BEGIN

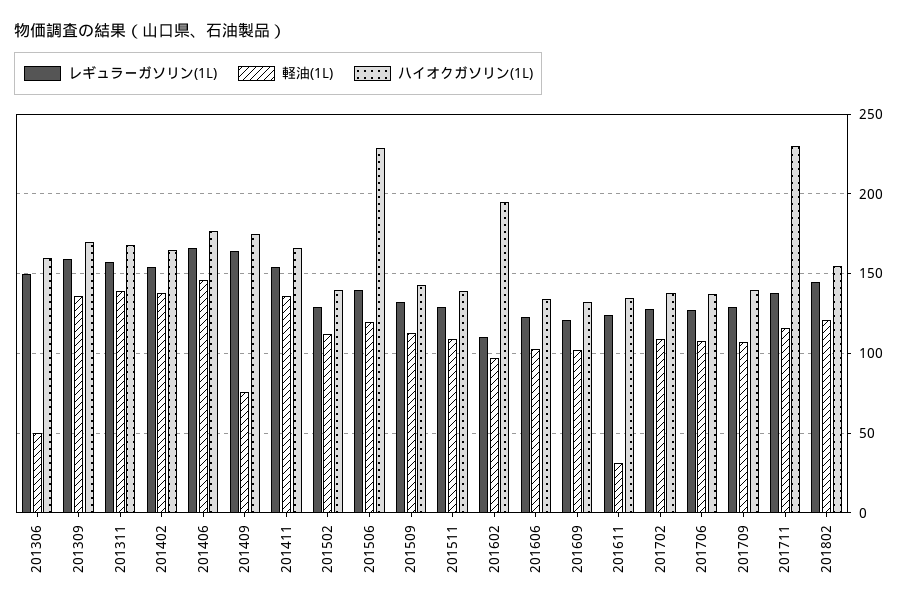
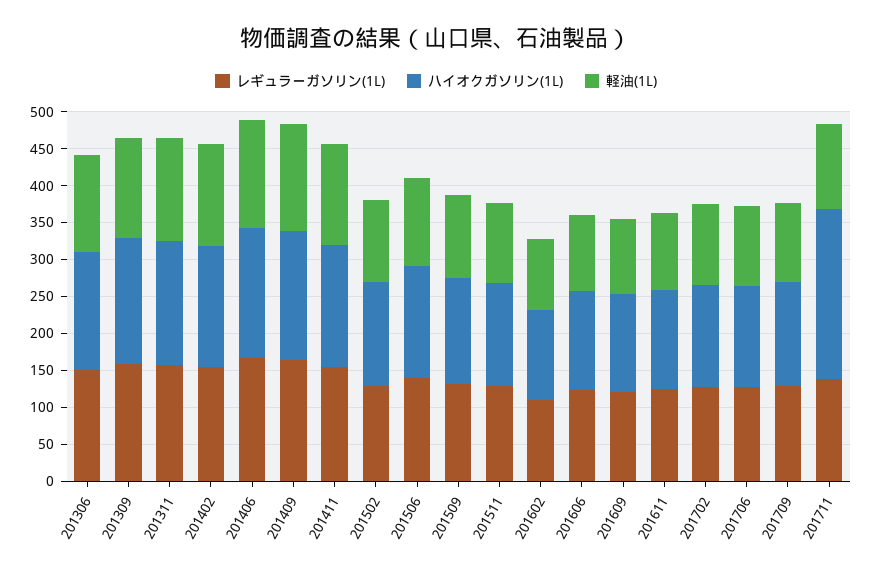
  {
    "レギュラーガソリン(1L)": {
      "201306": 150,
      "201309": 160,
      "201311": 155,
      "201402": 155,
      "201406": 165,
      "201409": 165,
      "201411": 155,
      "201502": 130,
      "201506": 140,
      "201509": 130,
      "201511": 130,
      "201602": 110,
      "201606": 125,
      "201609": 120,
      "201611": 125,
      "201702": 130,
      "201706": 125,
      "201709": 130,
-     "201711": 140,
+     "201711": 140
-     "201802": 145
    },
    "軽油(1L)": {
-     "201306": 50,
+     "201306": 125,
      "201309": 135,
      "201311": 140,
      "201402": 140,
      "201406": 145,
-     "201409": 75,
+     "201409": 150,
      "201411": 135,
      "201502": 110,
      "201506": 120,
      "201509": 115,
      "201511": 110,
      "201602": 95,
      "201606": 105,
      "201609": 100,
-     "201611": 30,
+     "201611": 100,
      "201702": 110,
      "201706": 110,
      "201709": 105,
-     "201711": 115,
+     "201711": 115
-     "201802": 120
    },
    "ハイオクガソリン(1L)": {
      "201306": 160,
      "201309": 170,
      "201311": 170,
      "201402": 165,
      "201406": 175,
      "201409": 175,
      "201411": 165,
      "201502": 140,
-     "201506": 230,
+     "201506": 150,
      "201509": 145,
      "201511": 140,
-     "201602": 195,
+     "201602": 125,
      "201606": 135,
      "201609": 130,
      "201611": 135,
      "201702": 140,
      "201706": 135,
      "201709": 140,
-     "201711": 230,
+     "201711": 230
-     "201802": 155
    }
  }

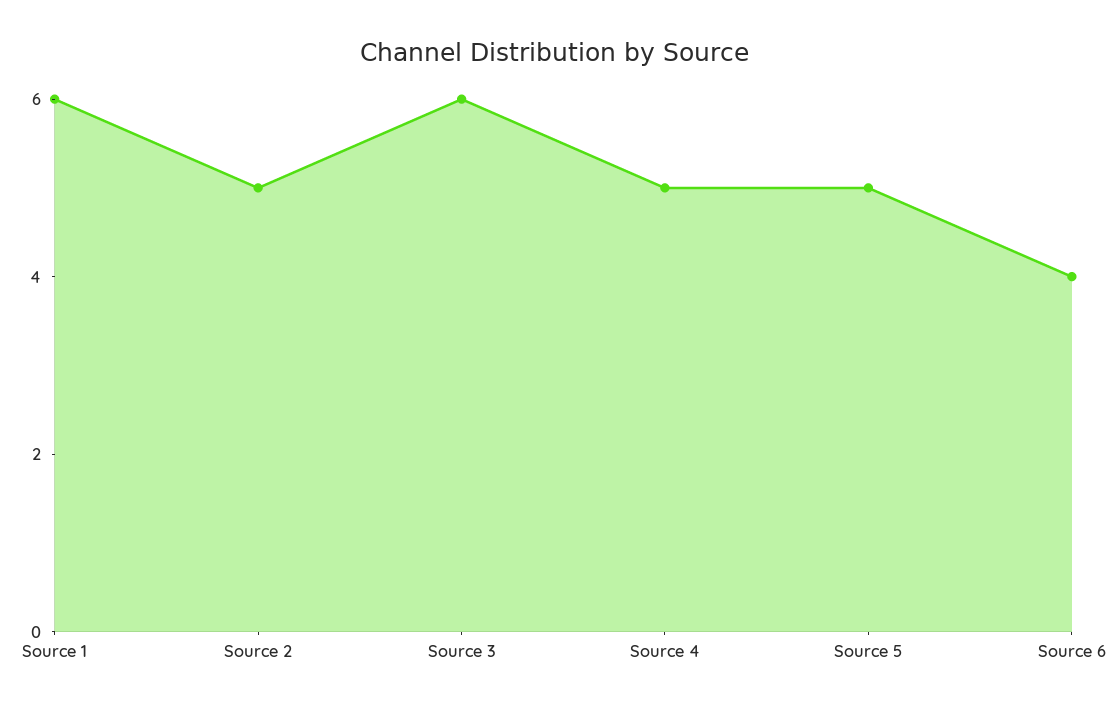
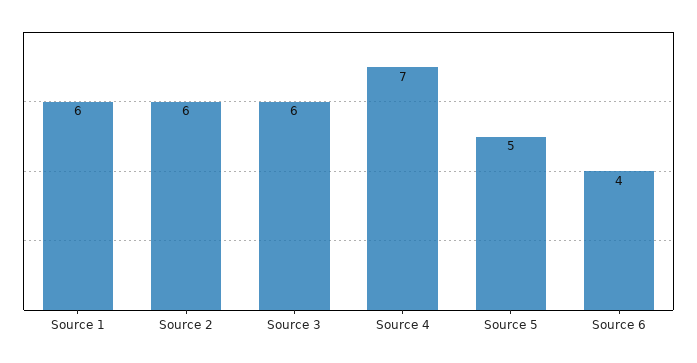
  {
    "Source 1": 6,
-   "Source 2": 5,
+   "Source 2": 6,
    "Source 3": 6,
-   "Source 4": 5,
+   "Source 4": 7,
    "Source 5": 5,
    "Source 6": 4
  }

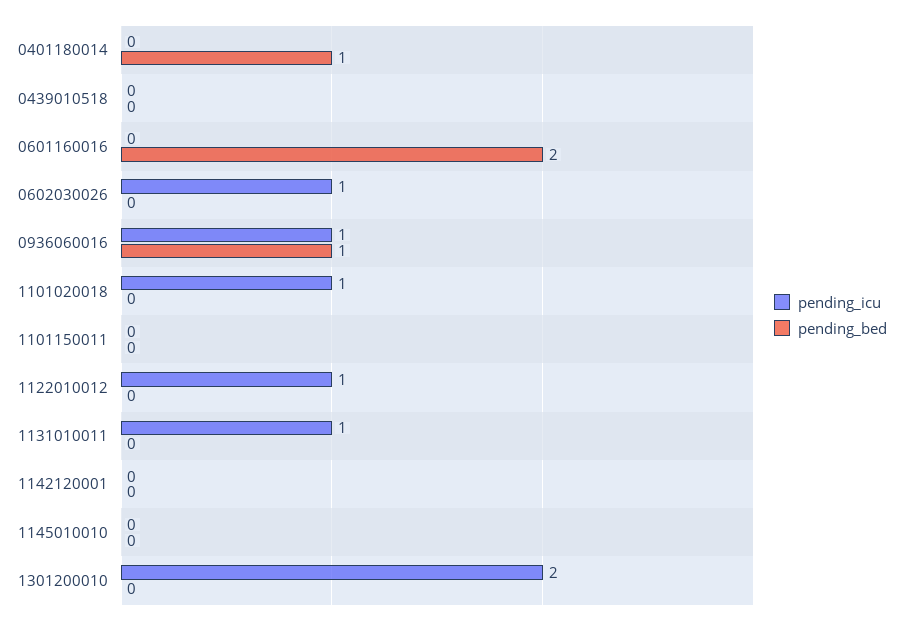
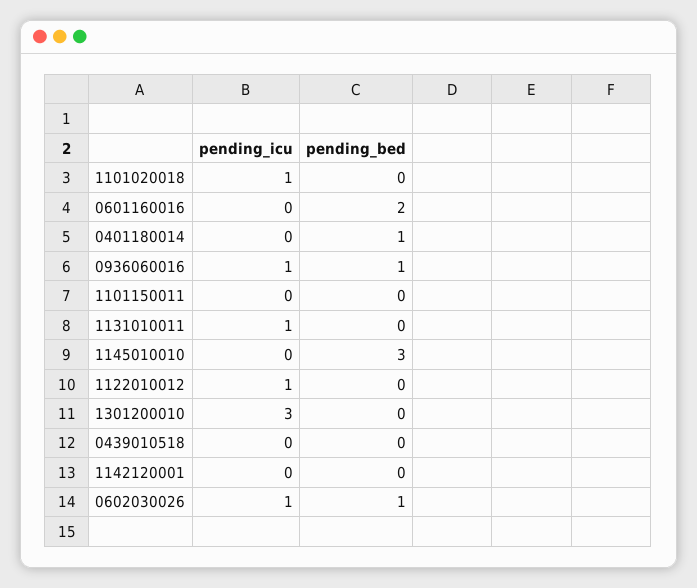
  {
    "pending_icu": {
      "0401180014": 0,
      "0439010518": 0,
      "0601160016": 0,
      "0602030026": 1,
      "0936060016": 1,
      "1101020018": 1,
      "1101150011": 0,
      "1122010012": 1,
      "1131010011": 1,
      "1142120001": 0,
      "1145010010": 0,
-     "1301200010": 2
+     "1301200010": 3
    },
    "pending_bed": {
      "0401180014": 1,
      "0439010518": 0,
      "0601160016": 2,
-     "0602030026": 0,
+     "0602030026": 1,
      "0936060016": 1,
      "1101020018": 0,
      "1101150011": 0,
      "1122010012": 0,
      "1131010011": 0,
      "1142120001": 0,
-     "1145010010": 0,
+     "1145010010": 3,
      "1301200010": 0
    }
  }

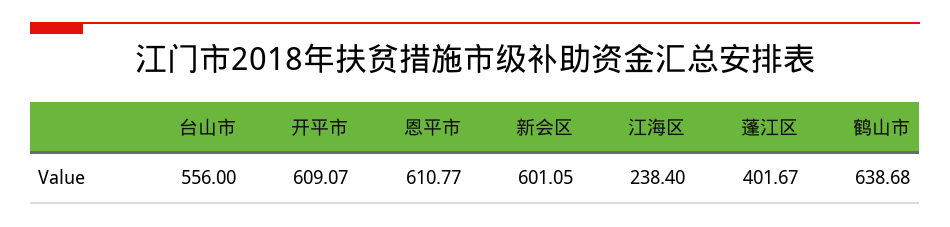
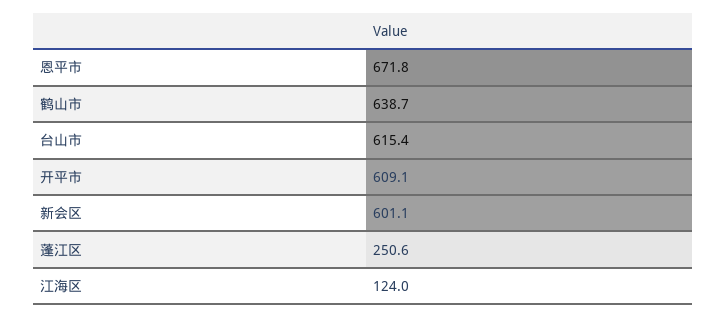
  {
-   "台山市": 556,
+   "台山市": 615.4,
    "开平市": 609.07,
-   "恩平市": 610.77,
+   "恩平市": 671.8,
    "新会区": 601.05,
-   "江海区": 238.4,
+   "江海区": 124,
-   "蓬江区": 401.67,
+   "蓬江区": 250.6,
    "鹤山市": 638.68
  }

END

### TASK TO CARRY OUT
Output the entries verbatim but drop the images.

### RESPONSE TO THIS TASK
  {
    "レギュラーガソリン(1L)": {
      "201306": 150,
      "201309": 160,
      "201311": 155,
      "201402": 155,
      "201406": 165,
      "201409": 165,
      "201411": 155,
      "201502": 130,
      "201506": 140,
      "201509": 130,
      "201511": 130,
      "201602": 110,
      "201606": 125,
      "201609": 120,
      "201611": 125,
      "201702": 130,
      "201706": 125,
      "201709": 130,
-     "201711": 140,
+     "201711": 140
-     "201802": 145
    },
    "軽油(1L)": {
-     "201306": 50,
+     "201306": 125,
      "201309": 135,
      "201311": 140,
      "201402": 140,
      "201406": 145,
-     "201409": 75,
+     "201409": 150,
      "201411": 135,
      "201502": 110,
      "201506": 120,
      "201509": 115,
      "201511": 110,
      "201602": 95,
      "201606": 105,
      "201609": 100,
-     "201611": 30,
+     "201611": 100,
      "201702": 110,
      "201706": 110,
      "201709": 105,
-     "201711": 115,
+     "201711": 115
-     "201802": 120
    },
    "ハイオクガソリン(1L)": {
      "201306": 160,
      "201309": 170,
      "201311": 170,
      "201402": 165,
      "201406": 175,
      "201409": 175,
      "201411": 165,
      "201502": 140,
-     "201506": 230,
+     "201506": 150,
      "201509": 145,
      "201511": 140,
-     "201602": 195,
+     "201602": 125,
      "201606": 135,
      "201609": 130,
      "201611": 135,
      "201702": 140,
      "201706": 135,
      "201709": 140,
-     "201711": 230,
+     "201711": 230
-     "201802": 155
    }
  }

  {
    "Source 1": 6,
-   "Source 2": 5,
+   "Source 2": 6,
    "Source 3": 6,
-   "Source 4": 5,
+   "Source 4": 7,
    "Source 5": 5,
    "Source 6": 4
  }

  {
    "pending_icu": {
      "0401180014": 0,
      "0439010518": 0,
      "0601160016": 0,
      "0602030026": 1,
      "0936060016": 1,
      "1101020018": 1,
      "1101150011": 0,
      "1122010012": 1,
      "1131010011": 1,
      "1142120001": 0,
      "1145010010": 0,
-     "1301200010": 2
+     "1301200010": 3
    },
    "pending_bed": {
      "0401180014": 1,
      "0439010518": 0,
      "0601160016": 2,
-     "0602030026": 0,
+     "0602030026": 1,
      "0936060016": 1,
      "1101020018": 0,
      "1101150011": 0,
      "1122010012": 0,
      "1131010011": 0,
      "1142120001": 0,
-     "1145010010": 0,
+     "1145010010": 3,
      "1301200010": 0
    }
  }

  {
-   "台山市": 556,
+   "台山市": 615.4,
    "开平市": 609.07,
-   "恩平市": 610.77,
+   "恩平市": 671.8,
    "新会区": 601.05,
-   "江海区": 238.4,
+   "江海区": 124,
-   "蓬江区": 401.67,
+   "蓬江区": 250.6,
    "鹤山市": 638.68
  }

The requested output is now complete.